I am a tube guy also. That might be because our machine came with tubes back in 1971. When I changed over to the X-Tracs, I put new tubes in. The only reason why I did was because I cut through one of the original tubes when I removed the original tires. If I didn't damage it, I would have used the same original tubes. Maybe I could have patched it, but I didn't want to take any chances. And... the originals were a thicker tube.

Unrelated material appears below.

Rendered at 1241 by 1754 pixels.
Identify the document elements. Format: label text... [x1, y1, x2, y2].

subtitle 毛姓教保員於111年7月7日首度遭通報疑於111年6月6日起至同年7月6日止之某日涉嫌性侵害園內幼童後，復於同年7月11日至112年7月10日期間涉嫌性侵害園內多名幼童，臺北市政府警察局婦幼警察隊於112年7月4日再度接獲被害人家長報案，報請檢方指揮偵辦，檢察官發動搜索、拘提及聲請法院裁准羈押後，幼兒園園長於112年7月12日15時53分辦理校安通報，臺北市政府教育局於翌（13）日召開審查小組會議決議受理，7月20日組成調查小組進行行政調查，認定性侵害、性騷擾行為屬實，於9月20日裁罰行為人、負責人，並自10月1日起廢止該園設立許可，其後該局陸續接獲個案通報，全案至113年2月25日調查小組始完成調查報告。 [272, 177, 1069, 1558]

I do not see what the big deal is about using tubes. You put them in one time with some hassle and then it is done. I am also the type of guy that does not have time nor do I want to fuss with things during the winter months. All I want to do is clear my property with the least amount of problems and go back inside. 



Vermont007 said:


> Mark me down as a Tube Guy. I can't afford to be fiddling around with a broken bead in the middle of winter.
> 
> All of my tires that are subjected to being twisted now have tubes . . . . SnowBlower, WheelBarrows, Garden Tractor Front Tires, and WoodSpliter.
> 
> It seems that once tubless tires get more than 2 years old, and wheels get rusted and tires get dirty, you can't rightly count on a seal that sticks. Tubes solve that problem.


----------



## Fat City (Feb 11, 2017)

Tube or tubeless, give the tire a thunk with a hammer handle . Inflate if soft . Tubes require a smooth inside rim , sand, paint rusty rims so rust doesn't puncture tube, or cover rough area with tape . If you like bicycles, tubes are a no brainer, as your already familar . Tubes are not as prone to jumping off rim, the way a [ soft ] tubeless can . Install chains with tire soft, inflation tightens chains .


----------



## dhazelton (Dec 8, 2014)

Small tubes at Tractor Supply are around $15 or more. New tires online aren't a heck of a lot more.


----------



## cranman (Jan 23, 2016)

I've been buying tubes for 6 inch rims for under $8 at Tractor Supply...the bigger ones for the rear of lawn tractors are $18-21.


----------



## Blackstar (Dec 27, 2010)

JLawrence08648 said:


> I had to convert several to tubes, wheelbarrow, mower, snowblower, though I don't go out of my way to do it.
> 
> YouTube has a video of someone filling their tire with expanding insulating foam.


----------



## JLawrence08648 (Jan 15, 2017)

I watched this video last summer. The gist of it is it works but you have to put water in the tire before you fill it with expanding insulating foam then drain the water. The foam is only activated by moisture and the environment inside the tire is too dry. This is what he discovered! It was a learning experience for him. He used a few cans of foam as the first did not expand. He kept drilling holes in the tire. It was funny. I felt sorry for him but he did nothing to cover up his mistake so I respect him for that. It was all real.



Blackstar said:


> https://www.youtube.com/watch?v=7p7U27r_kGg


----------



## dhazelton (Dec 8, 2014)

"Sets off with water" - huh?


----------